Conch  is a common name that is applied to a number of different medium to large-sized sea snails or their shells.  The term generally applies to large snails whose shell has a high spire and a noticeable siphonal canal (in other words, the shell comes to a noticeable point at both ends).  In North America, a conch is often identified as a queen conch, found off the coast of Florida.  Queen conches are valued for fish bait, and are also known as seafood.  The meat of conchs is eaten raw in salads, or cooked, as in burgers, chowders, fritters, and gumbos.  All parts of the conch meat are edible.  Some people, however, find only the white meat appetizing.

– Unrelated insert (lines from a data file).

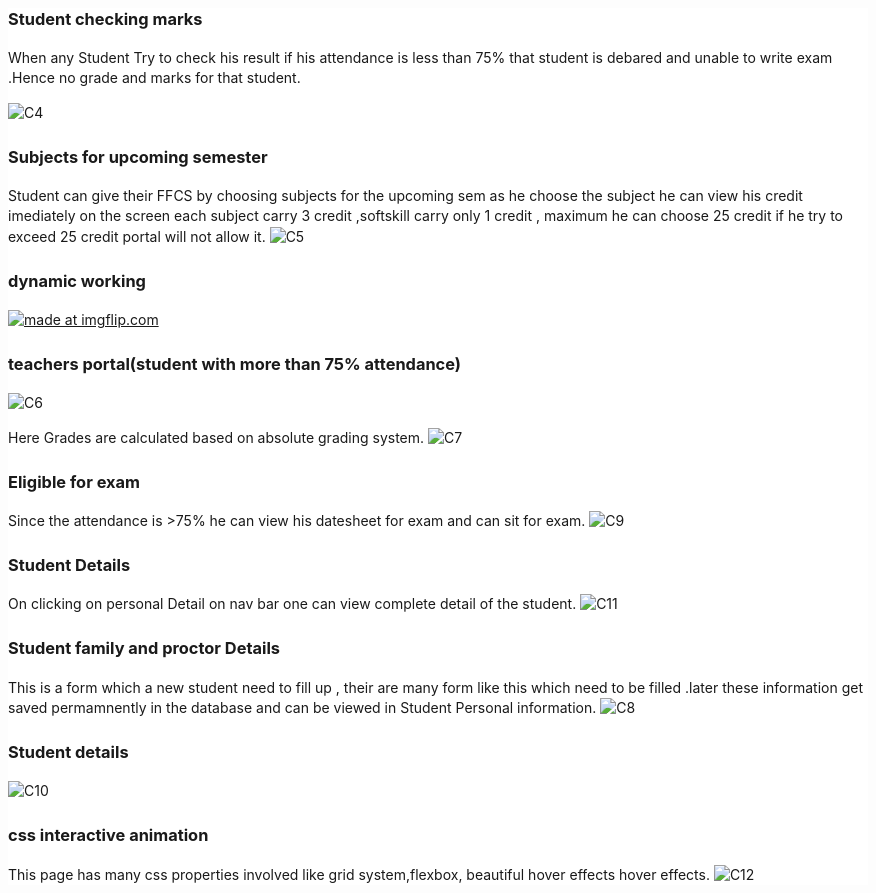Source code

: ### Student checking marks
When any Student Try to check his result if his attendance is less than 75% that student is debared and unable to write exam .Hence no grade and marks for that student.

<img width="957" alt="C4" src="https://user-images.githubusercontent.com/59432256/71742672-8d57e880-2e88-11ea-82c9-828c4119507a.PNG">

### Subjects for upcoming semester
Student can give their FFCS by choosing subjects for the upcoming sem as he choose the subject he can view his credit imediately on the screen each subject carry 3 credit ,softskill carry only 1 credit , maximum he can choose 25 credit if he try to exceed 25 credit portal will not allow it.
<img width="940" alt="C5" src="https://user-images.githubusercontent.com/59432256/71741126-0bfe5700-2e84-11ea-8009-583979b686ea.PNG">
 
### dynamic working
<a href="https://imgflip.com/gif/3l3pgs"><img src="https://i.imgflip.com/3l3pgs.gif" title="made at imgflip.com"/></a>

### teachers portal(student with more than 75% attendance)
<img width="955" alt="C6" src="https://user-images.githubusercontent.com/59432256/71742024-6dbfc080-2e86-11ea-96cd-9bd862e7ba97.PNG">

Here Grades are calculated based on absolute grading system.
<img width="838" alt="C7" src="https://user-images.githubusercontent.com/59432256/71742076-921b9d00-2e86-11ea-8cfe-8a964ec88866.PNG">

### Eligible for exam
Since the attendance is  >75% he can view his datesheet for exam and can sit for exam.
<img width="959" alt="C9" src="https://user-images.githubusercontent.com/59432256/71742144-cdb66700-2e86-11ea-8a87-91eef77f86f3.PNG">

### Student Details 
On clicking on personal Detail on nav bar one can view complete detail of the student.
<img width="905" alt="C11" src="https://user-images.githubusercontent.com/59432256/71742195-f63e6100-2e86-11ea-8b85-4570238f2e76.PNG">

### Student family and proctor Details
This is a form which a new student need to fill up , their are many form like this which need to be filled .later these information get saved permamnently in the database and can be viewed in Student Personal information.
<img width="941" alt="C8" src="https://user-images.githubusercontent.com/59432256/71742125-c1320e80-2e86-11ea-9a64-4c9f23c00262.PNG">

### Student  details

<img width="953" alt="C10" src="https://user-images.githubusercontent.com/59432256/71742168-deff7380-2e86-11ea-805d-d0ae439f5cf1.PNG">

### css interactive animation
This page has many css properties involved like grid system,flexbox, beautiful hover effects hover effects.
<img width="954" alt="C12" src="https://user-images.githubusercontent.com/59432256/71742242-0bb38b00-2e87-11ea-8b30-634723d3d56c.PNG">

In the West Indies (Jamaica in particular), local people eat conch in soups, stews and curries.  Restaurants all over the islands serve this particular meat.  In The Bahamas, conch is typically served in the form of fritters, eaten raw or as salads.  Conch is considered the country’s main dish.  In the Dominican Republic, Grenada, and Haiti, conch is commonly eaten in curries or in a spicy soup.  It is locally referred to as lambi.  In The Turks and Caicos Islands, the Annual Conch Festival is held in November each year, located at the Three Queen’s Bar/Restaurant in Blue Hills.  Local restaurateurs compete for the best and most original conch dishes, that are then judged by international chefs.  Free sampling of the dishes follows the judging; along with those festivities, other competitions, events, and music performances occur well into the evening.  In Puerto Rico, conch is served as a ceviche, often called ensalada de carrucho (conch salad), consisting of raw conch marinated in lime juice, olive oil, vinegar, garlic, green peppers, and onions.  It is also used to fill empanadas.  In Panama, conch is known as cambombia and is often served as a ceviche known as ceviche de cambombia consisting of raw conch marinated in lime juice, chopped onions, finely chopped habaneros, and often vinegar.  In East Asian cuisines, this seafood is often cut into thin slices and then steamed or stir-fried.